We recommend the following projects for this data challenge:

  1. Replicate the results in the Deeply Uncertain paper.
  2. Modify the algorithms used in the paper: 
    1. Can the existing algorithms be made to identify out-of-distribution data? (Deeply Uncertain, figure 2)?
    2. Can the existing algorithms be made to recover an aleatoric uncertainty that matches the statistical uncertainty derived from basic error propagation.
  3. Update the data set in the paper to a computer vision data set or another physical data set, like in Dr. Malz’s data challenge.
  4. Identify another deep learning endemic UQ algorithm and compare it to those in the paper.
  5. Perform simulation-based inference (aka, likelihood-free inference) on the pendulum data set. Compare these results to those in the paper. I recommend using the Macke Lab SBI package.
  6. Perform likelihood-based inference (i.e., with an analytic likelihood function) on the pendulum data set. Compare these results to those in the paper. I recommend using the PyMC3 package.

NB: The authors of Deeply Uncertain consider items 4, 5, and 6 in the list above to be interesting components of a follow-up paper. We welcome collaboration on this!

Material to be provided for participants:

  1. Participants will be running code from this repository: https://github.com/deepskies/DeeplyUncertain-Public .
  2. How to get code running on Bridges: DeeplyUncertain_InstructionsForBridges
  3. Directly related paper: https://arxiv.org/abs/2004.10710

Slack channel for the challenge in “Quarks to Cosmos workspace”: #challenge-nord

Dedicated Zoom line to use for this challenge: https://cmu.zoom.us/j/96241442796
(Password was shared with participants via email/Slack. All Zoom sessions will have a CMU-based host and some alt hosts who are working on the challenge.)

Harrison Prosper: Deep Learning for Symbolic Mathematics

Co-organizers:

Assigned participants, with CMU grad students, faculty, and postdocs who can help with Zoom logistics marked with star: Arvind Balasubramanian, Jessica Howard, Sam Hori, Manish Agnihotri, Xiaosheng Zhao, Anthony Bao, Harrison Proper, Michael Andrews(*), Andrew Roberts(*)

Brief description of challenge: After a brief review of the relationship between loss functions and machine learning models, I review a few approaches, including Bayesian ones, for quantifying the uncertainty in the outputs of these models and I assess the degree to which these approaches succeed.

Material to be provided for participants: TBD

Slack channel for the challenge in “Quarks to Cosmos workspace”: #challenge-prosper

Dedicated Zoom line to use for this challenge: https://cmu.zoom.us/j/7332611522
(Password was shared with participants via email/Slack. All Zoom sessions will have a CMU-based host and some alt hosts who are working on the challenge.)

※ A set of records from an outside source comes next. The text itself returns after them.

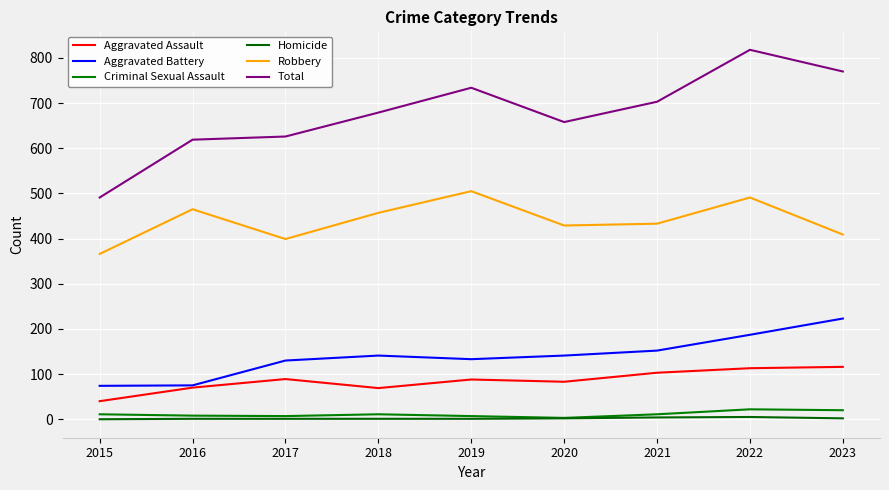

Count the number of data series in this chart.

6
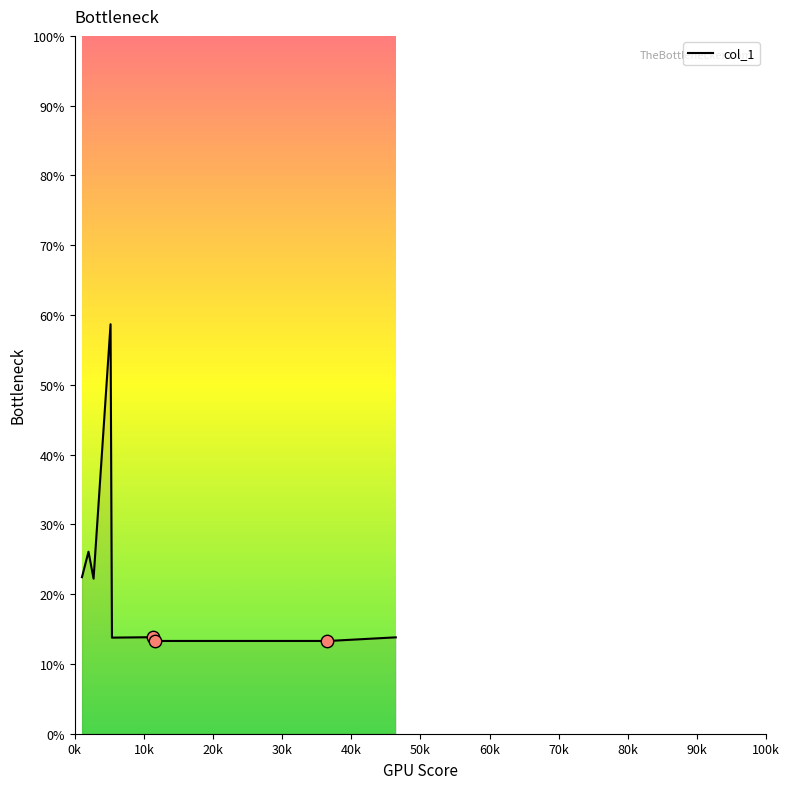

What is the difference between the maximum and minimum values?

45.4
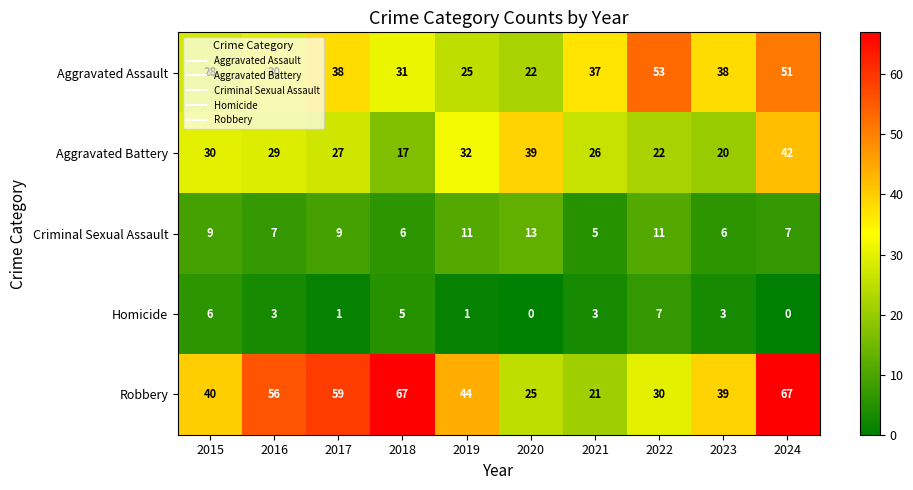

Rank the series at 2020 from lowest to highest value.

Homicide, Criminal Sexual Assault, Aggravated Assault, Robbery, Aggravated Battery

Ben Wandelt: Field-level inference of cosmological parameters with Information Maximizing Neural Networks (IMNNs) and Density Estimation Likelihood-Free Inference (DELFI)

Co-organizers: Lucas Makinen

Assigned participants, with CMU grad students, faculty, and postdocs who can help with Zoom logistics marked with star: John Wu, Scott Dodelson(*), Galen Vincent(*), Eric Zhao, David Sánchez Cid, Aayush Gautam, Alessandra Corsi, Matthias Komm, Ioannis Michaloliakos, Yesukhei Jagvaral(*), Navin Chaurasiya, Tomomi Sunayama, Kyle Cranmer, Patrick Shaw(*), Ben Wandelt, Nianyi Chen (*), Yueying Ni (*)

Brief description of challenge: The challenge will involve estimating cosmological parameters from a non-Gaussian density field.

Material to be provided for participants: The challenge materials will take the form of a skeleton python notebook (shared on Google Colab) to be filled in by participants that will contain the documentation and instructions for the challenge as well as the code to set up the environment. This will be distributed to participants. The notebook will contain solution code in hidden text boxes that participants can open and copy-paste in case they get stuck. In addition, the challenge organizers will be available to answer technical or conceptual questions during the challenge.

Slack channel for the challenge in “Quarks to Cosmos workspace”: #challenge-wandelt

Dedicated Zoom line to use for this challenge: https://cmu.zoom.us/j/95482348893
(Password was shared with participants via email/Slack. All Zoom sessions will have a CMU-based host and some alt hosts who are working on the challenge.)